Лили спрыгивает с койки и бежит к своей миске с водой.
– А я выпью за твои, – она жадно лакает воду. Я не удосуживаюсь объяснить ей, что таких ребер у меня нет. Исхожу из того, что понятно ей.
Лили возвращается на койку и спрашивает:
– А еще какие-нибудь шрамы у тебя есть?
– Только на сердце. Но они, скорее, метафорические.
Судя по виду, Лили силится понять, что это значит. Долгие годы я пытался объяснить ей насчет Джеффри – растолковать, что он был рядом шесть лет, а потом вдруг его рядом не стало. И что любовь не должна быть скандалами, грустью, молчанием и обманом. Но даже сейчас я не уверен, что она поняла, о чем я.
Я пересаживаюсь к ней поближе и чешу ее за ушами.
– Осьминог пришел ко мне из-за кармы? – спрашивает она.
Вопрос застает меня врасплох, а когда я наконец понимаю, о чем она спрашивает, то как будто получаю мощный удар под дых.
– Нет! Конечно, нет.
– Но ты же сам сказал: поступки человека в настоящем…
Я перебиваю ее:
– Вот именно –
Она снова кивает, я отпускаю ее подбородок. Залпом допиваю остатки виски и со стуком ставлю на пол пустой стакан.
– Ну что, спим? – Я ложусь на койку. Спиной чувствую какой-то бугор, лезу под одеяло и достаю красный мячик. И откладываю его на пол, к пустому стакану. Потом хлопаю по талисману Веник-Пук на счастье и тушу наш фонарь. Лили тихонько целует меня в нос, я целую ее в ложбинку между глазами.
Она не узнает, о чем я думал в самые мрачные моменты нашего испытания: а вдруг осьминог – это и вправду ее карма?
Только не за ее поступки.
Карма, но, возможно, за то, что натворил я.
Я сижу на Лили верхом, бью ее в морду раз, другой, третий, и кричу: «СДОХНИ! СДОХНИ! СДОХНИ!» Слезы льются по щекам, костяшки пальцев саднит, воздух как огонь, от него горят легкие, сердце, – горит все. Ничего не помню, кроме предательства. Отчетливого осознания, что Лили и есть осьминог. Что все это время она обманывала меня. Я уже ничего не понимаю. Не знаю, где заканчивается траулер и начинается вода, где заканчивается вода и начинается небо, где заканчивается небо и начинается ближний космос, где заканчивается ближний космос и начинается мрак.

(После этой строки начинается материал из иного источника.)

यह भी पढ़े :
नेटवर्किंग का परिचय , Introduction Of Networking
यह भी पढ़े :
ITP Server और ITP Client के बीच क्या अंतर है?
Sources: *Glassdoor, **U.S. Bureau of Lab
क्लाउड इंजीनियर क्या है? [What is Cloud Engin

Или где мрак заканчивается.
Не знаю, перевернулся траулер или нет. Не знаю, на полу сейчас койка или на потолке, не лопнут ли иллюминаторы, не хлынет ли внутрь вода, не потонем ли мы. Не знаю, весь ли мир перевернут вверх ногами, или только мой. Ничего не знаю, кроме боли предательства, и продолжаю дубасить мою милую псину по морде.
И просыпаюсь, хватая ртом воздух.
Сразу поворачиваюсь к Лили, которая крепко спит. Ее лицо прекрасно, ничуть не изуродовано побоями. Она не осьминог. Она не могла предать меня. Это невозможно, на такое она не способна. Но сон был реальным, как тень предчувствия. Сейчас Лили прекрасна и спокойна. Стараясь избавиться от неприятного чувства, я шепчу: «Пожалуйста, никогда не умирай».

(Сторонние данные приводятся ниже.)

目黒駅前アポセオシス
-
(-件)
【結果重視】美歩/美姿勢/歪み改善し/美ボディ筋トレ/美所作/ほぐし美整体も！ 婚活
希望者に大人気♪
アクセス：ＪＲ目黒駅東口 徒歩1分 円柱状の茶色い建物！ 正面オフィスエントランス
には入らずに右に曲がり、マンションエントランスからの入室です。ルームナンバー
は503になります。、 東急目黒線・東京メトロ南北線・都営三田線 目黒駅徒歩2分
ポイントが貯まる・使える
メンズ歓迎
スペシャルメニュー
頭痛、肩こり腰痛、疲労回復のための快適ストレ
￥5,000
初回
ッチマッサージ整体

Просить об этом живое существо немыслимо.
Возле меня мокро, во мне разом вспыхивает страх, что это осьминог вернулся, но на этот раз виноват я – точнее, уже пустая бутылка виски, которую я нахожу у себя под боком. Пытаюсь протереть глаза, чтобы проснуться, но промахиваюсь и бью себя по носу.

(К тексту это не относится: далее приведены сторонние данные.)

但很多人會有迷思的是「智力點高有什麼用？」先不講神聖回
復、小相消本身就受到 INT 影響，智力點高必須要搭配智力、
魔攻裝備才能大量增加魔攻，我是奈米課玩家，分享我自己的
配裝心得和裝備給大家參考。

Тут-то я и понимаю, что пьян.
Не знаю, что это за стихи, почему они засели у меня в голове, кто это сказал и где. Киплинг? Неважно. На меня давит ощущение, что я нарушаю правила. Законы. Предписания. То, чему полагается следовать. То, что нарушать нельзя. Раздражаю силы, терпение которых лучше не испытывать.
Луна прячется за тучу, и наша каюта погружается в полную темноту. Как и мы. За тучей. Мы потеряли из виду путь, забыли, зачем мы здесь. Мы же охотники, а ночь существует для охоты. А мы напились и спим. Если осьминог нанесет удар сейчас, мы станем для него легкой добычей. Жалкой. Уязвимой. Как это вышло? Как я это допустил?
Смотрю на мою спящую любовь и безмолвно умоляю простить меня. Во что я нас втянул? Ей это не нужно. Она этого не хочет. Не понимает саму суть отмщения. И хотя я предпочитаю считать наше плавание наступательным маневром, невозможно отрицать, что это оно и есть. Мщение.